There isn’t a lawyer alive who could win an argument with one of those things. They have, thanks to Google (what, you thought it would die out?), a nearly-infinite store of information, and our feeble little minds can hardly compete with that. What this means is that over time - it’s been coming for almost twenty years, I’d say, but we’ve really only been noticing in the last few - people lost the ability to do a lot of things. When you’re completely dependent on the advice of a machine that does not understand why you would want to go out and do something just for the fun of it, you miss out on a lot of fun. It is logical to eat every four hours; to sleep for at least a third of the time, with exact hours determined based on individual physiology; to do a job that benefits society while guaranteeing personal comfort; and to find a successful mate to ensure the continuation of one’s bloodline.
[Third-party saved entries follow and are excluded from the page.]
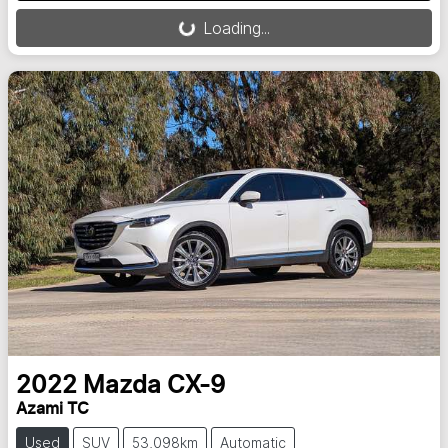
Loading...
Loading...
2022
Mazda
CX-9
Azami TC
Used
SUV
53,098km
Automatic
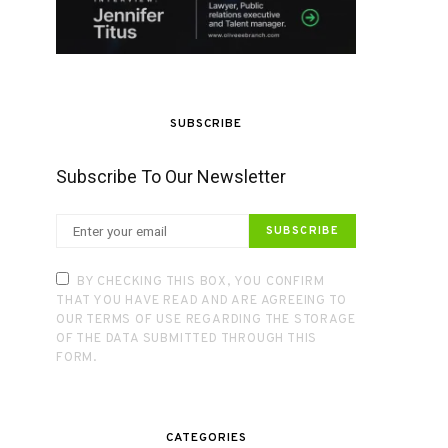
SUBSCRIBE
Subscribe To Our Newsletter
SUBSCRIBE
BY CHECKING THIS BOX, YOU CONFIRM
THAT YOU HAVE READ AND ARE AGREEING TO
OUR TERMS OF USE REGARDING THE STORAGE
OF THE DATA SUBMITTED THROUGH THIS
FORM.
CATEGORIES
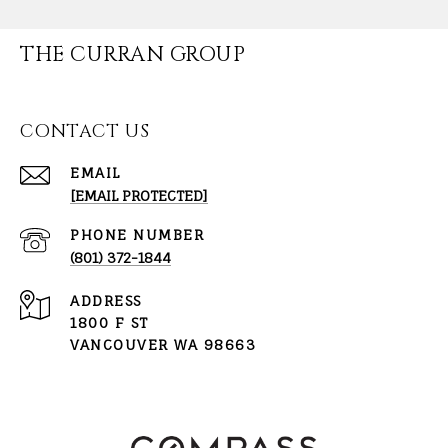
THE CURRAN GROUP
CONTACT US
EMAIL
[EMAIL PROTECTED]
PHONE NUMBER
(801) 372-1844
ADDRESS
1800 F ST
VANCOUVER WA 98663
I’m sure you can imagine how bloody boring that is. We’ve stopped going out except to find and do practical things that cannot be achieved at home (I hate holo-shopping with a passion, for instance; the holo-pants are coded to fit better than the real ones ever will), and matchmaking is just sad. You had net-based dating, I know - but you can just try to compare that to PLA-based matchmaking, and see how you like it.

Me: But she’s horrible!

Carl: She is 96% physically compatible with you; the chances of bearing offspring free of major genetic abnormalities are approximately 94.8%, with a 2% margin of error.
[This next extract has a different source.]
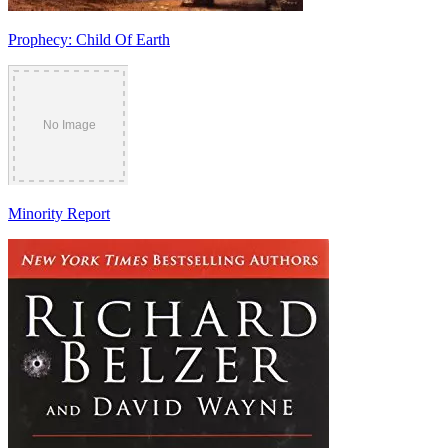
Prophecy: Child Of Earth
Minority Report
Me: But she looks like a gargoyle!

Carl: Negative; she lacks several traits common to gargoyles, as described in Medieval Statues by Ronald Webber. Would you like to view a sample of the novel for $55?

Me: Shut up.

(No, we are not less shallow in the future, so you can stop hoping now.)

This is why I am writing to you; you will probably never see this - MIT is working on time travel right now, but 80% of the team is cryogenically frozen at the moment, which lowers their productivity a bit - but it makes me feel better to try. Machines are not evil, and as of the ‘60's, they have no plans to take over the world. However, they really don’t need to: there isn’t much to take over, anymore. Yes, everything is still functioning for now, but for now is the operative statement. You’d be amazed by the amount of depression we have in an age where Eli Lilly can prescribe medication for you before you’re even aware that something’s wrong - Carl jabbed me with a syringe this morning, and I’m still not sure what was in it - but it’s not really that surprising.

People don’t do what their PLAs tell them not to do, which is essentially everything that makes life interesting... and people don’t function well when reduced to their most basic requirements. Trust me on this. Most aren’t even aware of what the problem is, since none of the systems they base their day on can tell them; they just grow more and more listless. Why do I know? I watch your movies, despite Carl’s statistic-tossing, and though I’m incredibly glad that our society has done away with such horror as Home Alone XVII: 75 and Lost!, I envy you. Except for the lack of Jacuzzi suits, of course.

See, isn’t it embarrassing? We haven’t been dominated and enslaved by anyone except our own need for efficiency, which is incredibly depressing. I can see why you’d look ahead with movies like Terminator, because I suspect that films depicting people lying around on couches waiting for night to fall wouldn’t sell very well. (Although the vmdb says that 95% of you did see Titanic, so I might be wrong.) Throw your PDAs away, no matter what they tell you! If we’re going to die out, better through massive human mistakes than overly cautious human ambivalence, right? Besides, they make you look like a geek - trust me, I’ve seen pictures - and you’re really better off not knowing what your chances with the girls at the mall are. You'd never even try.